In other words would should the "victim" reasonably expect that the other party would be undertaking the actions which lead to the incident.

In a society of laws an individual can have a reasonable (as distinct from rational) expectation that they will not be robbed, regardless of the frequency in which robberies occur in their neighborhood. If you leave your door open, even if you put a sign on the door saying "gone away for a month, the cash is under the bed" you are not responsible for the burglary, as you would have a reasonable (if naive) expectation that you would not get burgled.

However if you sprint across the road without looking, and are hit by a car, you are responsible as you should have had a reasonable expectation that traffic would legally be traveling along the road. However if it was a residential area or a place where pedestrians could cross the road (depending on various traffic laws) the driver should have a reasonable expectation that people would be crossing there and that they should not hit them.

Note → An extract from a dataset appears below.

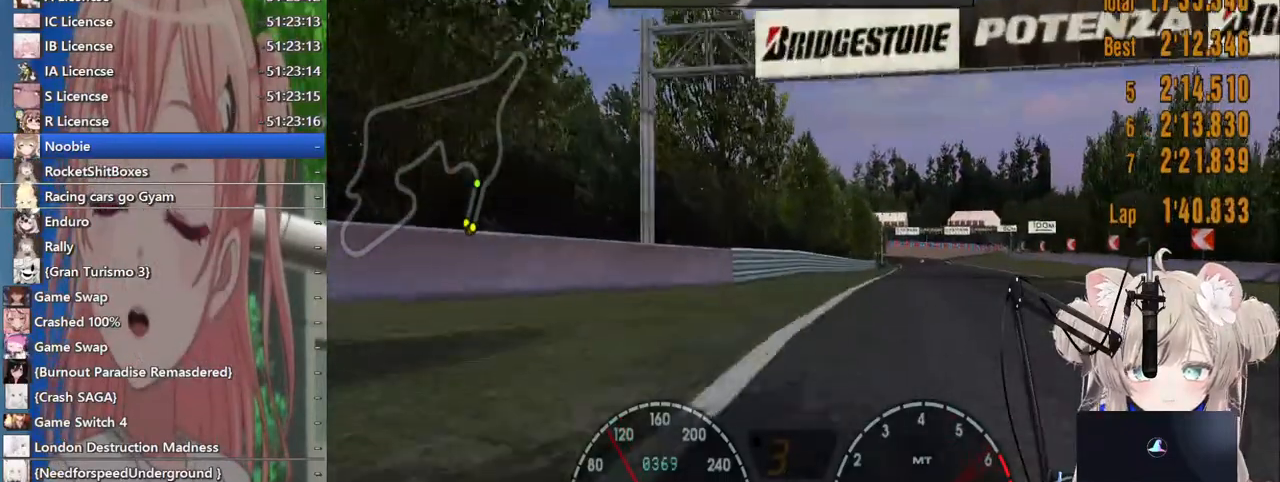
{"buttons": ["R2"], "left_stick": "right", "right_stick": "center", "events": [[33, "CROSS", "up"]]}
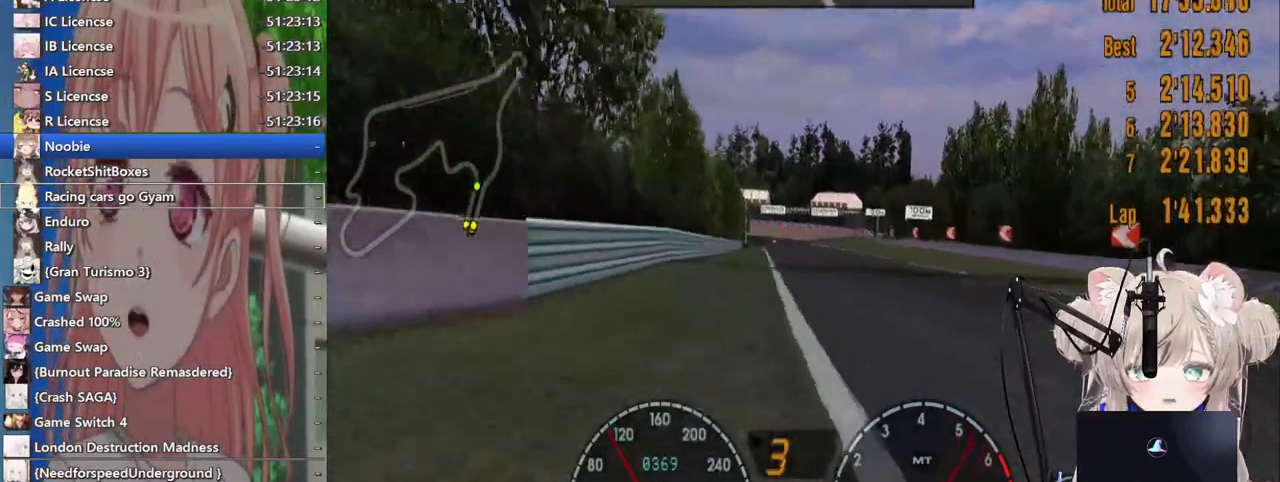
{"buttons": ["R2"], "left_stick": "left", "right_stick": "center", "events": [[400, "left_stick", "left"]]}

If an accident occurred each party would be culpable, albeit to differing degrees depending on the actual circumstances of the incident.


If a pedestrian is hit whilst sprinting across a pedestrianized zone, and therefore has a reasonable expectation that there will be no traffic, they would not be responsible for the accident.


I also believe that to answer the OP directly, no, being a victim does not absolve you of guilt.
I believe that it is the actions which lead to eth consequences which should determine guilt, not the consequences of the actions.

ETA:
I am aware of prosecutions in the UK of employers and workers for breaches of health and safety legislation, which resulted in an accident, where the person who suffered ehe most horrific injuries (or indeed eth only person receiving injuries) have been prosecuted as they caused the accident. The guilt of the individual was decided independently of who had been harmed the most.